Prompt 1:
Pick out every line in the rows below that contains the string "italic".

Text section:
== == ==
# Neural Networks #

In this notebook we are going to take a look neural networks and construct one using python 3

Our goal is to make something that takes in some input and detects a pattern to produce an output.  The problem here is that while the human brain is exceptional at pattern detection this is no small task for a computer.

This notebook is was built on a notebook from machine learning mastery: https://machinelearningmastery.com/implement-backpropagation-algorithm-scratch-python/ . We adapted it to out dataset but we used the Iris dataset.


In [15]:
import numpy as np
import pandas as pd
import matplotlib as mpl
from random import seed
from random import randrange
from random import random
from csv import reader
from math import exp

### Read in and clean data ###

The dataset we will be using in this notebook is the iris dataset.  It is a classic example that you should recognize from the lecture on decision trees.  It dates back to a paper from 1936 and contains one class that is linearly separable from the other two, while the other two are not linearly separable from each other.  This means that a single layer perceptron will NOT be able to categorize it properly, and we need a multi-layer perceptron.

We need to first clean and normalize our data

In [2]:
def load_csv(filename):
    dataset = list()
    with open(filename, 'r') as file:
        csv_reader = reader(file)
        for row in csv_reader:
            if not row:
                continue
            dataset.append(row)
    return dataset

#This is our dataset.  It is a classic example that you should recognise from the lecture on Decision Trees.
#It dates back to a paper from 1936 and contains one class that is linearly separable from the other two,
#while those two classes are not linearly separable from each other.
irises = load_csv('bezdekIris.csv')

In [12]:
# Put columns on a right format
def str_column_to_float(dataset, column):
    for row in dataset:
        row[column] = float(row[column].strip())


def str_column_to_int(dataset, column):
    class_values = [row[column] for row in dataset]
    unique = set(class_values)
    lookup = dict()
    for i, value in enumerate(unique):
        lookup[value] = i
    for row in dataset:
        row[column] = lookup[row[column]]
    return lookup

In [13]:
for i in range(len(irises[0]) - 1):
    str_column_to_float(irises, i)
# convert class column to integers
str_column_to_int(irises, len(irises[0]) - 1)

AttributeError: 'float' object has no attribute 'strip'

In [5]:
def cross_validation_split(dataset, folds_number):
    dataset_split = list()
    dataset_copy = list(dataset)
    fold_size = int(len(dataset) / folds_number)
    for i in range(folds_number):
        fold = list()
        while len(fold) < fold_size:
            index = randrange(len(dataset_copy))
            fold.append(dataset_copy.pop(index))
        dataset_split.append(fold)
    return dataset_split

def dataset_minmax(dataset):
    minmax = list()
    stats = [[min(column), max(column)] for column in zip(*dataset)]
    return stats

# Rescale dataset columns to the range 0-1
def normalize_dataset(dataset, minmax):
    for row in dataset:
        for i in range(len(row)-1):
            row[i] = (row[i] - minmax[i][0]) / (minmax[i][1] - minmax[i][0])
== == ==
Available data:
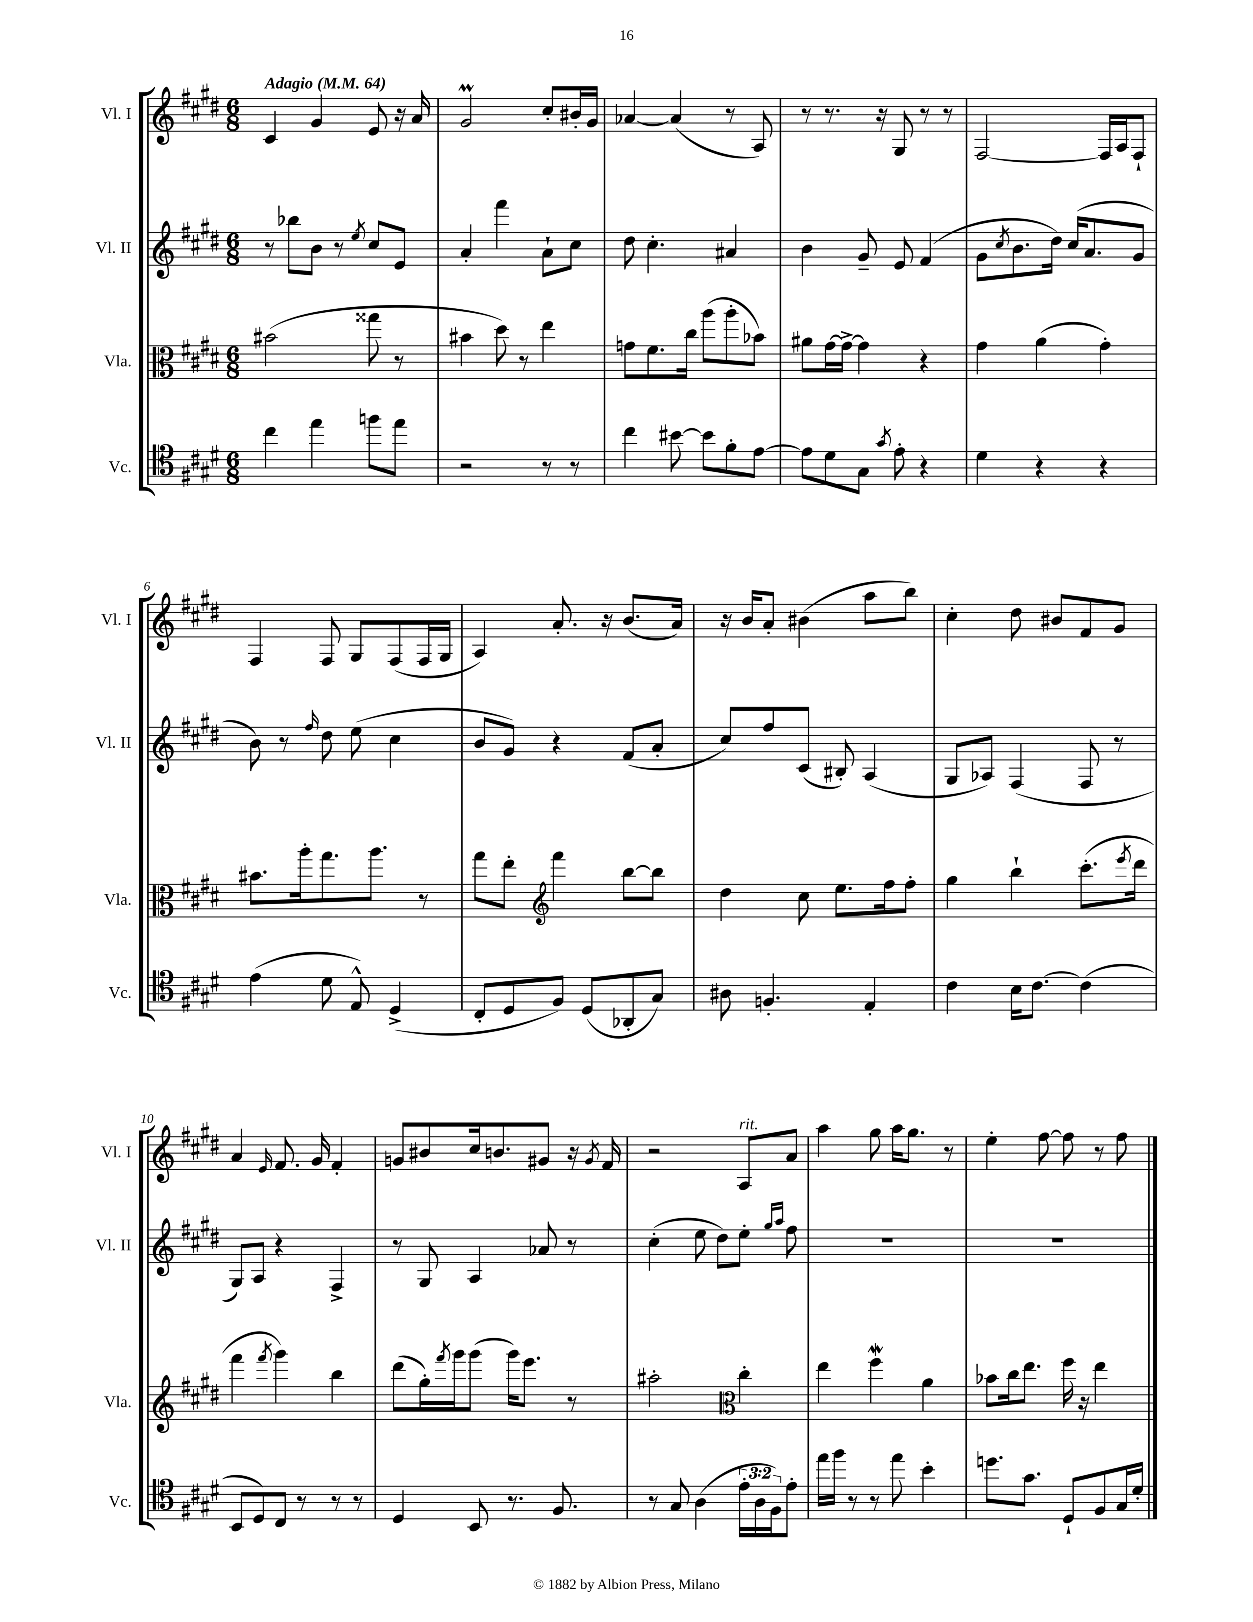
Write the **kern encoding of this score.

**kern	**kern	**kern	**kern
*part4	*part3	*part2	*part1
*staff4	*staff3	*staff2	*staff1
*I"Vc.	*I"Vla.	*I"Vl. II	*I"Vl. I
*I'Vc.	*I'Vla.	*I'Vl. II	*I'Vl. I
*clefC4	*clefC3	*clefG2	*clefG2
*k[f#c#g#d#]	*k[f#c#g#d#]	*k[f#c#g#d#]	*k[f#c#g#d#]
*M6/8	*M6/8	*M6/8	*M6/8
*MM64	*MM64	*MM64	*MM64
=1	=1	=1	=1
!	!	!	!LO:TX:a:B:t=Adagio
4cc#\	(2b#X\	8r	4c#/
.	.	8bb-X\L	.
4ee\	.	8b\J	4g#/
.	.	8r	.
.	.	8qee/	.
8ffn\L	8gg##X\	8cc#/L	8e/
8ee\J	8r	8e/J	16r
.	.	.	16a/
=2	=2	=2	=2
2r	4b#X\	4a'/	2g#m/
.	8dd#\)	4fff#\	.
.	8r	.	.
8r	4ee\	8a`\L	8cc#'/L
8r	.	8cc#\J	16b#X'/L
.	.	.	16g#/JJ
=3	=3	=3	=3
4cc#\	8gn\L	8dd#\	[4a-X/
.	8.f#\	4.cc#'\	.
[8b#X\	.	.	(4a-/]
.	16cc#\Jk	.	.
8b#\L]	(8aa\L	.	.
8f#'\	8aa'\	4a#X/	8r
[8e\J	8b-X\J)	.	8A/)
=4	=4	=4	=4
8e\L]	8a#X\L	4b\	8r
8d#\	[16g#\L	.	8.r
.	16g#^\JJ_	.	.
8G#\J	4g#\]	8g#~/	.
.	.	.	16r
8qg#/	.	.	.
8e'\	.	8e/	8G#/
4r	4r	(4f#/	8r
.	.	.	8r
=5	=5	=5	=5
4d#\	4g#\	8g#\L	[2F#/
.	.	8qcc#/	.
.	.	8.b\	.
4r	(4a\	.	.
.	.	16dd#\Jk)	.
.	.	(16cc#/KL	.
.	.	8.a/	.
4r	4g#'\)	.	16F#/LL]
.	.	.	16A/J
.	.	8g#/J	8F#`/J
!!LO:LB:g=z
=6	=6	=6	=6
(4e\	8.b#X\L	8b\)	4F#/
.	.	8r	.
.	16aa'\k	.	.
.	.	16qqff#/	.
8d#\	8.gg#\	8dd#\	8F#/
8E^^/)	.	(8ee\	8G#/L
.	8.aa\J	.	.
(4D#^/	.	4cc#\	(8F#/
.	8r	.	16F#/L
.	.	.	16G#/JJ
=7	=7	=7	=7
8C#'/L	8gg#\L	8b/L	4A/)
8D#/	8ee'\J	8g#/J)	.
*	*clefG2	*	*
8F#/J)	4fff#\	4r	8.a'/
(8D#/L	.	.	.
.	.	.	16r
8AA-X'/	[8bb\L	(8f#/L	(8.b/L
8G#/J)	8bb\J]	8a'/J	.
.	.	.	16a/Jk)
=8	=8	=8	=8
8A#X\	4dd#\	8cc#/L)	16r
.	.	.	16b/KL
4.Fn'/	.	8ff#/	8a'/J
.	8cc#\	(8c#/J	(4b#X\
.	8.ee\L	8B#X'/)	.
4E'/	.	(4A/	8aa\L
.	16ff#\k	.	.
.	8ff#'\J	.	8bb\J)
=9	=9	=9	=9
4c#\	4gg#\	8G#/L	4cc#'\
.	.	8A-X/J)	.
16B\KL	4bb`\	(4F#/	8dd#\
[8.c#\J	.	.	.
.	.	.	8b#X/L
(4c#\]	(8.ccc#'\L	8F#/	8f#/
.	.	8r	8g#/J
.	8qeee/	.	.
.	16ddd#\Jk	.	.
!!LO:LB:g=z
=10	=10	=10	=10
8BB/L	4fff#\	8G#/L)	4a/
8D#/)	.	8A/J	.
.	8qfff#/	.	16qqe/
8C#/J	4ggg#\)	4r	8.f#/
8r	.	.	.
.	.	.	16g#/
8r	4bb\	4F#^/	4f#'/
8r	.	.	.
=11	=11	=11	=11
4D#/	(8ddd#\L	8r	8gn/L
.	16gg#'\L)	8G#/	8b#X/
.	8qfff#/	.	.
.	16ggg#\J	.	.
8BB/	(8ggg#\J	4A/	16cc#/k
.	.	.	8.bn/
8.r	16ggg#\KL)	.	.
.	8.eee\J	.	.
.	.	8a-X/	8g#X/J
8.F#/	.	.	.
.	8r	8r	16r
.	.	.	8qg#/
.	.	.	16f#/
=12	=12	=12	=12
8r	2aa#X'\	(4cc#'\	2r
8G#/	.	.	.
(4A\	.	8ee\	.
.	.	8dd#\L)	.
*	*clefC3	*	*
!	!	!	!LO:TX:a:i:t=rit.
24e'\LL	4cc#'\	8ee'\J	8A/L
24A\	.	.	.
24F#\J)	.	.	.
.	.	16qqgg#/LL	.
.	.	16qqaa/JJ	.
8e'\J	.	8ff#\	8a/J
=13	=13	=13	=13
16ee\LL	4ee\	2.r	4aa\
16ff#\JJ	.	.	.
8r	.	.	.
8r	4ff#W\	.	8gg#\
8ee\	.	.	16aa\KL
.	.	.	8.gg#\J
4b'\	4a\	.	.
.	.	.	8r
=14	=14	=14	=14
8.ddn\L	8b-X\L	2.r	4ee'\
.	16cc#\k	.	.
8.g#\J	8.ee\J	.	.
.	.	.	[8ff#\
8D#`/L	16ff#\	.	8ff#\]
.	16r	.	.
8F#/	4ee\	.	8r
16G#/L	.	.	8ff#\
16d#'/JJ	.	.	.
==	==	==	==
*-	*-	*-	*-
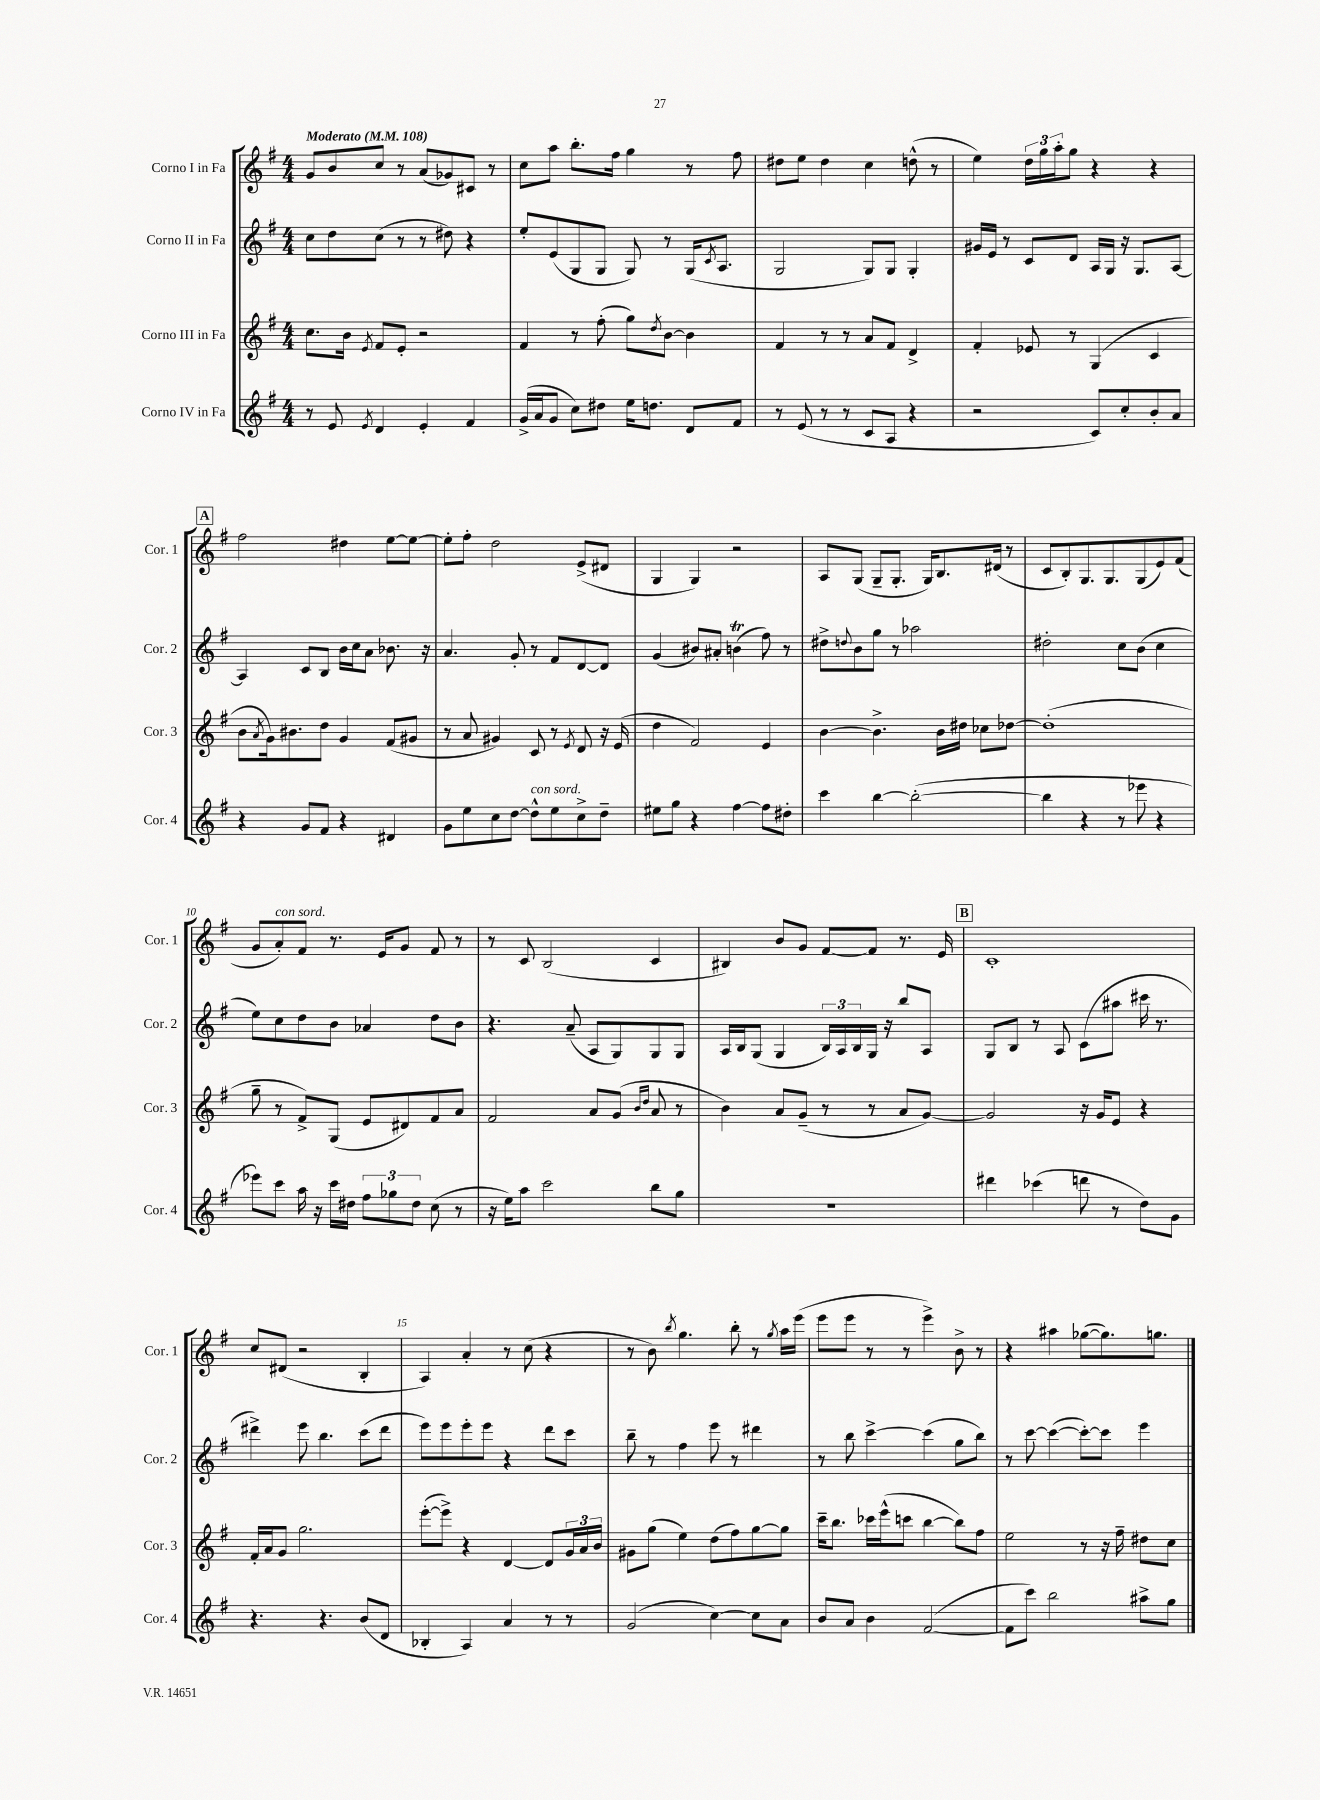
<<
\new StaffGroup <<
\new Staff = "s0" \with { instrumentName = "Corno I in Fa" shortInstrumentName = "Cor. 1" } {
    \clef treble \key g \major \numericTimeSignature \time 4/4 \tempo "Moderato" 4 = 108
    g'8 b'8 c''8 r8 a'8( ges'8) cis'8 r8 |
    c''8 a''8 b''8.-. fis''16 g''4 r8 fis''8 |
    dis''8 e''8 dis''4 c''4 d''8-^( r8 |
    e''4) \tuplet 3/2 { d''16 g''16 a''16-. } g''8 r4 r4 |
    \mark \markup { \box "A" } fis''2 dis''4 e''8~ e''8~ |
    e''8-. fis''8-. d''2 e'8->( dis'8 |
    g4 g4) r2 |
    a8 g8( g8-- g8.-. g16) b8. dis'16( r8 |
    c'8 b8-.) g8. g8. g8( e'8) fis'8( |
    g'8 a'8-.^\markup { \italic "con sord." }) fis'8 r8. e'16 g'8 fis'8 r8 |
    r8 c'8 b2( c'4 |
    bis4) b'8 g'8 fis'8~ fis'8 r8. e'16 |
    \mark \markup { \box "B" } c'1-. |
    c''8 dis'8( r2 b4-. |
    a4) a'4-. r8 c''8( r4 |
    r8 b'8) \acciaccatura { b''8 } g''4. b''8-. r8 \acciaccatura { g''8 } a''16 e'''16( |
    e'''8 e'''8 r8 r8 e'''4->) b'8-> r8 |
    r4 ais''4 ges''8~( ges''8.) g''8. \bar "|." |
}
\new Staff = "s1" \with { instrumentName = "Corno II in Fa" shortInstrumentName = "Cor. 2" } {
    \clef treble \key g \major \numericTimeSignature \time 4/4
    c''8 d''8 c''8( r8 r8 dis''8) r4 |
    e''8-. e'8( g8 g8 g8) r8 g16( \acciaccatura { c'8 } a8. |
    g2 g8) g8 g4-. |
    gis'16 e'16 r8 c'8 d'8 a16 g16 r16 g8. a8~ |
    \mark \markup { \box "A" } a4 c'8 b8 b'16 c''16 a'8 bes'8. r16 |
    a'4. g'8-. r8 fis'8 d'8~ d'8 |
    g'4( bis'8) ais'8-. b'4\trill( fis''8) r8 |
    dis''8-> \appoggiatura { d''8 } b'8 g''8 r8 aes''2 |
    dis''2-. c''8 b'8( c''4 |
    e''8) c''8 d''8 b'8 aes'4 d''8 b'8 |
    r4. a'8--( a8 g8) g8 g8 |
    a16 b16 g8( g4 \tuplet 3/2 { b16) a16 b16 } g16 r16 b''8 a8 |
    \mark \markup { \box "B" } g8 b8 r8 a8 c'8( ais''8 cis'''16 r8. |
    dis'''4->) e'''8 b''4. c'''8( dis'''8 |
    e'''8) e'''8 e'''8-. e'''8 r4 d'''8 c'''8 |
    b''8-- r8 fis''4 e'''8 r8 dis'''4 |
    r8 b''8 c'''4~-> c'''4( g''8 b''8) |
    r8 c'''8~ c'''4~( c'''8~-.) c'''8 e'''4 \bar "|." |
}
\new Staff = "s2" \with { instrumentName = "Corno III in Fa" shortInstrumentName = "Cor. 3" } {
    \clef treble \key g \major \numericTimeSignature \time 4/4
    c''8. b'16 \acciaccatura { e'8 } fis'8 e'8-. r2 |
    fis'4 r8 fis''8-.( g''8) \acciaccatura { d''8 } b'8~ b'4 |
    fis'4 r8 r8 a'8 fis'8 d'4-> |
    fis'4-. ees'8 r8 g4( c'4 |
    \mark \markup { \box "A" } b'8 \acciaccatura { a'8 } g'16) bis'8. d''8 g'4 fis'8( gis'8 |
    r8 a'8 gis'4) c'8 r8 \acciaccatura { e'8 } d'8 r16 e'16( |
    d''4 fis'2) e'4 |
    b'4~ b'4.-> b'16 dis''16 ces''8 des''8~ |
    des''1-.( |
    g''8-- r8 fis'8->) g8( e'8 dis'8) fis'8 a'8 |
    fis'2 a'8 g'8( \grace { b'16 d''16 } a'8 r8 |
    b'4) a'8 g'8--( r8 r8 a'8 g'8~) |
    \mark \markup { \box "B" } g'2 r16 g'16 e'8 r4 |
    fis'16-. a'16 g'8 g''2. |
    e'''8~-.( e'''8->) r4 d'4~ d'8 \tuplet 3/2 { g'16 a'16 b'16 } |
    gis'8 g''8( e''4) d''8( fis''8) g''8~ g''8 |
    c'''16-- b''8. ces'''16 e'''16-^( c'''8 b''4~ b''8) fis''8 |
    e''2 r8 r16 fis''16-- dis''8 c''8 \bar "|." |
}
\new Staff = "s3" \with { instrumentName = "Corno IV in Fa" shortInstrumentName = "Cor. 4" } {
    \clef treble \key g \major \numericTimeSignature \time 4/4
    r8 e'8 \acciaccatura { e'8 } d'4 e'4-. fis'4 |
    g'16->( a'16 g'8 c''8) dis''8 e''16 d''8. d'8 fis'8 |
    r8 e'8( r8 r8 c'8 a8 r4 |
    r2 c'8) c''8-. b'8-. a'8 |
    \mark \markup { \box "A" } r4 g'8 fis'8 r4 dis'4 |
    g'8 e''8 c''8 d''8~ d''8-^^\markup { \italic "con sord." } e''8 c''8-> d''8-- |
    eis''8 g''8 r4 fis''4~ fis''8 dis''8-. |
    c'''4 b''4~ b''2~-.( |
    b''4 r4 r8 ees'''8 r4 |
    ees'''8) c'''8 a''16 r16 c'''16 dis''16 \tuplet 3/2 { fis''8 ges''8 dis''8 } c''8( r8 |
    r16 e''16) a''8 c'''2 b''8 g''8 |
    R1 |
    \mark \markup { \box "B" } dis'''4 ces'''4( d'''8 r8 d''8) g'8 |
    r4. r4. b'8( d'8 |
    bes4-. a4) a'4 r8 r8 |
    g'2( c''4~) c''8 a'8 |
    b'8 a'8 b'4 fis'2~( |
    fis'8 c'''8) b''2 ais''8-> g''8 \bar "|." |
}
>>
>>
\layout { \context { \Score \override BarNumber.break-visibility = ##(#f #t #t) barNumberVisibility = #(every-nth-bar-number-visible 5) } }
== == ==
Prompt 2:
Write the next part of the neural network notebook, starting right after its last line.

Output 1:
    g'8 a'8-.^\markup { \italic "con sord." }) fis'8 r8. e'16 g'8 fis'8 r8 |
    g'8 e''8 c''8 d''8~ d''8-^^\markup { \italic "con sord." } e''8 c''8-> d''8-- |

Output 2:
## Feed forward and Back Propagate##

These functions are used to feed training data to the network, and adjust weights using stochastic gradient descent.
This version uses a sigmoid function as the transfer function as it is easy to derive, something that is necessary for gradient descent.

Why the backpropagation does exactly what it does comes down to a bit of calculus.  You can find a derivation of the math behind backpropagation by Ryan Harris on youtube if you're curious, but the backbone of it is that weights are changed according to how much they affect the error. 

In [6]:
#Calculate the weights * inputs + bias
def activate(weights, inputs):
    activation = weights[-1]
    for i in range(len(weights)-1):
        activation += weights[i] * inputs[i]
    return activation
#this returns the sigmoid of x!
def transfer(x):
    return 1 / (1 + np.exp(-x))

#The derivative of the sigmoid function
def deriv(x):
    return x*(1-x)

### Feed forward ###
Feeds inputs through the network and returns the output layer.

In [7]:
def feed_forward(network, inputs):
    for layer in network:
        new_inputs = []
        for neuron in layer:
            activation = activate(neuron['weights'], inputs)
            neuron['output'] = transfer(activation)
            new_inputs.append(neuron['output'])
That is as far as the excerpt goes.